Vaughn'un kendi kendine geliştirdiği o karakter, yıkılmaz duruşu, bütün o duygusuzum kalpsizim duvarlarının altında barındırdığı nefret, sevgi çok güzel anlatılmıştı. Cidden ben de genç adama okurken hayran oldum. 

Lenora'yla uğraşırken de alttan alta kızı koruma çabası da çok güzeldi. Sanki ben her şeyi yaparım ama başkası yapamaz modunda koruyucu olması çok iyiydi. 

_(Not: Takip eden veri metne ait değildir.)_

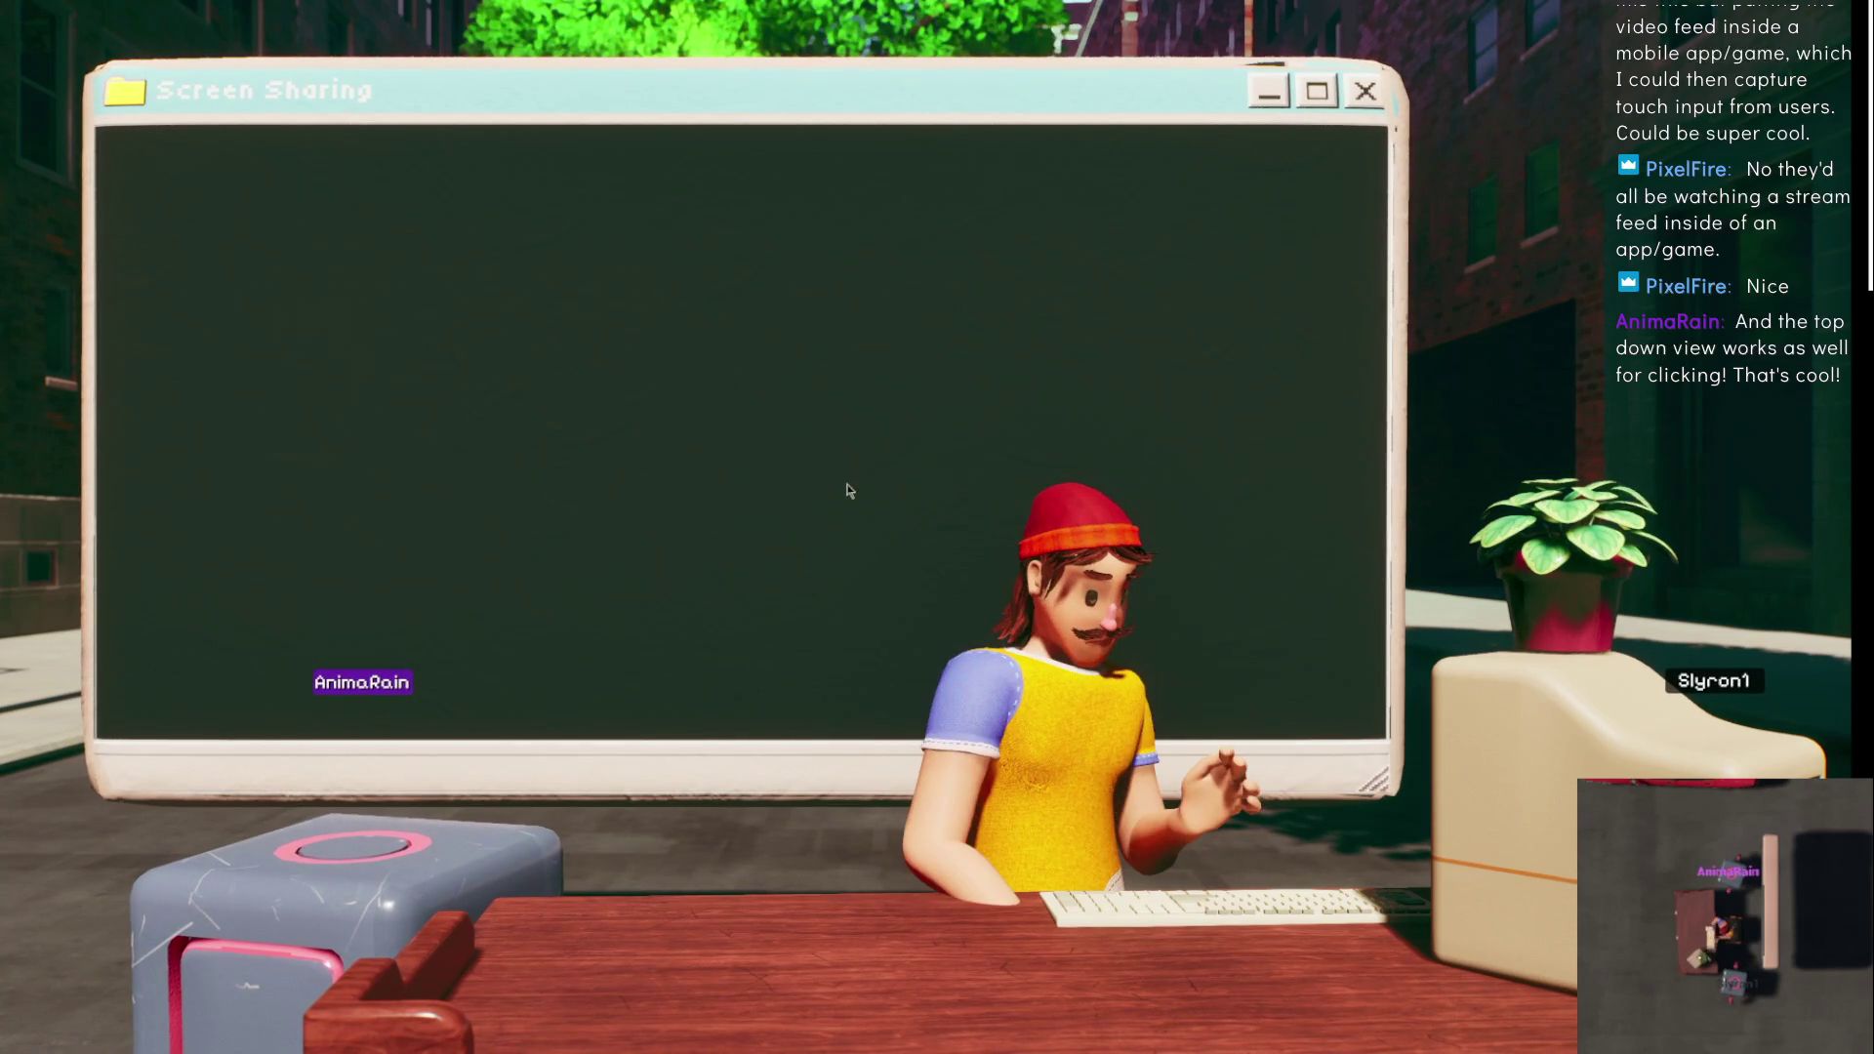
key("Escape")
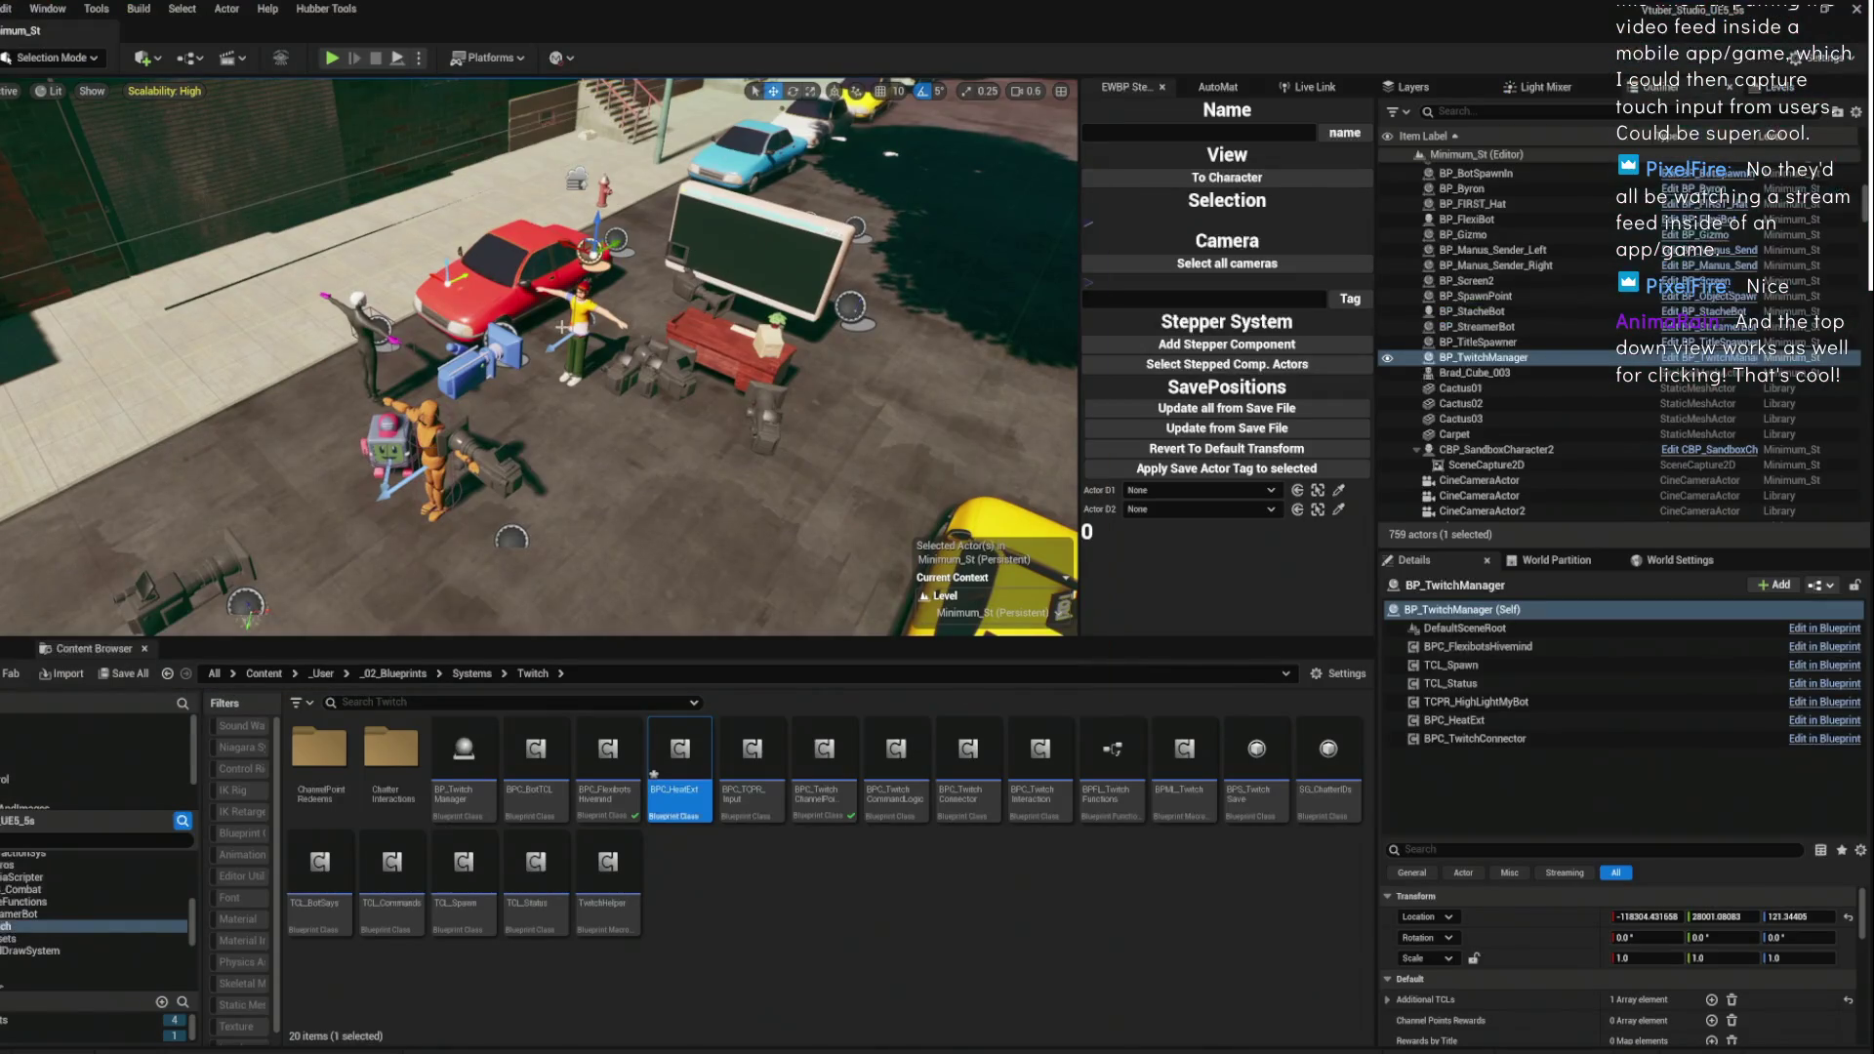
- Fly the viewport toward the taxi and open BPC_HeatExt's EventGraph from the Content Browser
left_click_drag(562, 326, 614, 252)
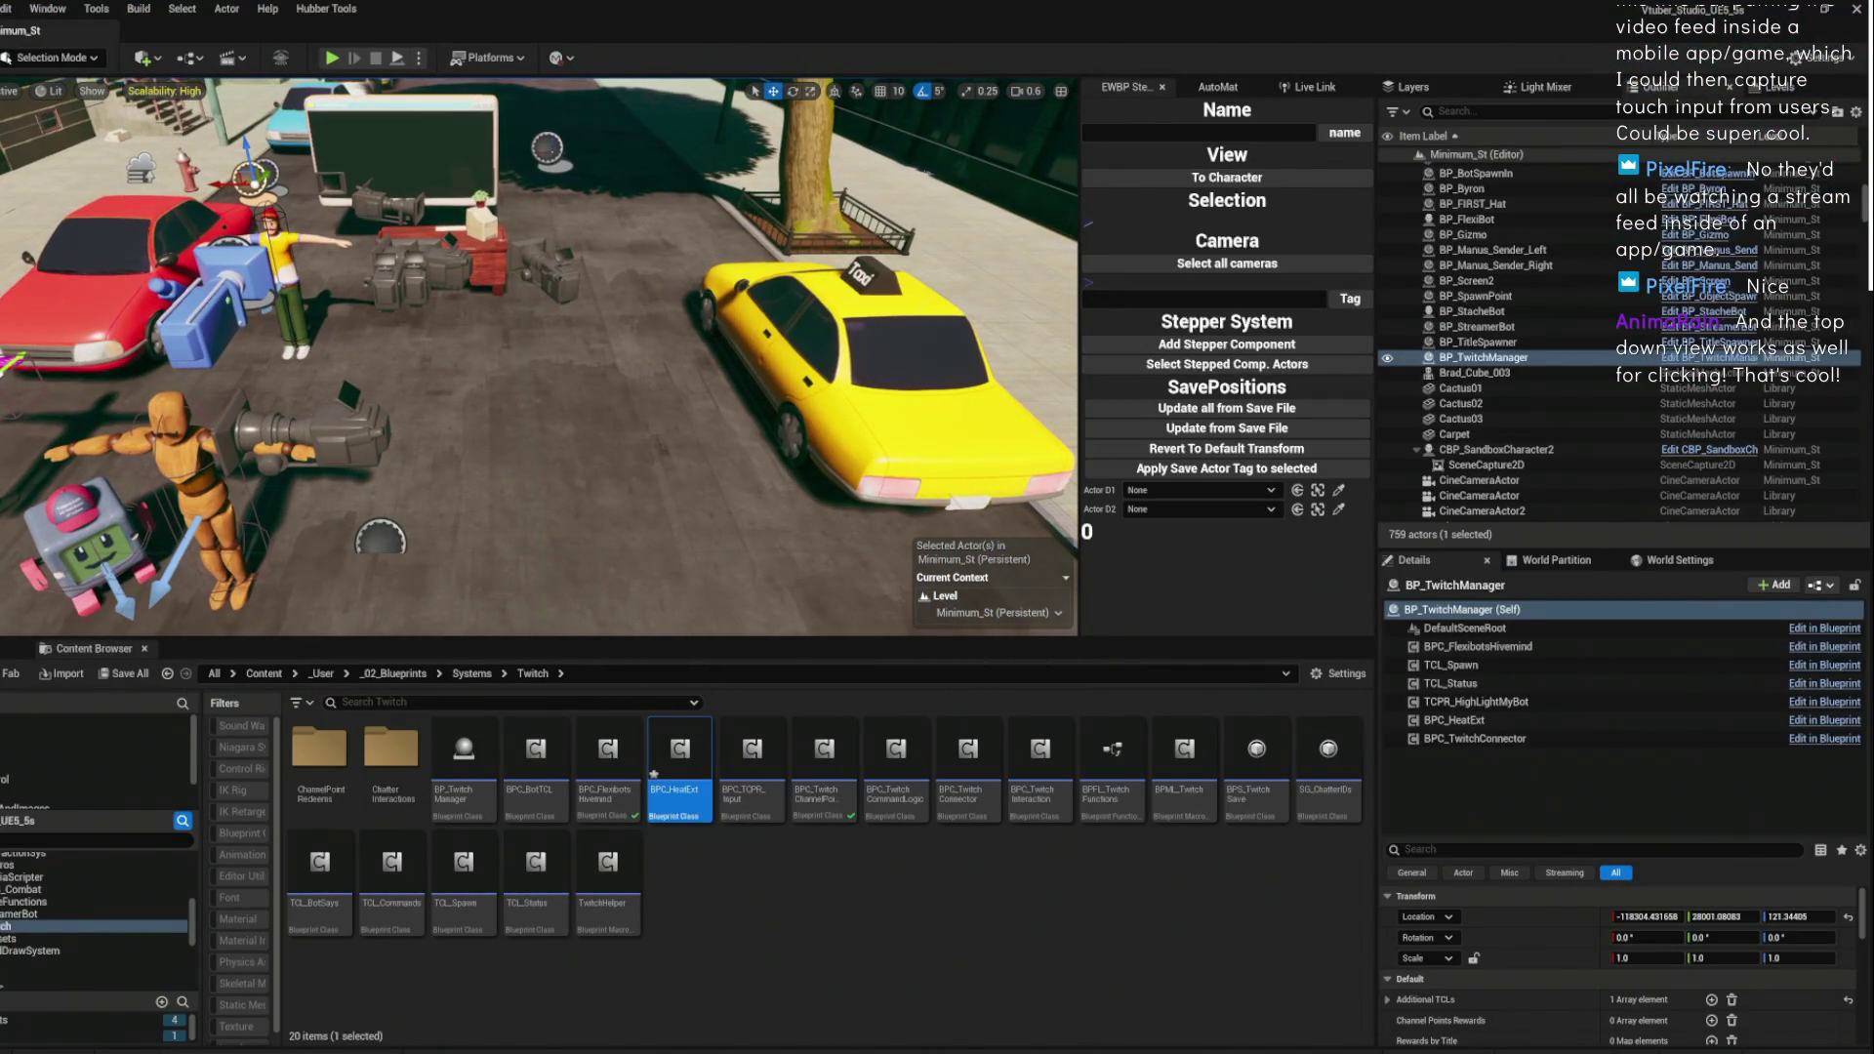
double_click(679, 762)
left_click_drag(717, 707, 848, 325)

Lenora ise... zaten annesinin kaybından sonra baş etmek zorunda kaldığı o ruhsal bunalıma rağmen ayakta durabilmesi onun içinde barındırdığı o küçük güçlü kadın profili çok güzel kurgulanmıştı. Bu kitapta bir kere daha gördük ki bir baba iki kız çocuğuyla bir başına kaldığında baya bocalayabiliyor özellikle de duygusal anlamda. Lenora'nın babasında bunu çok iyi gördük. Kızlarını belli ki çok seviyor ama nasıl davranması gerektiğini bilemiyor gibiydi. 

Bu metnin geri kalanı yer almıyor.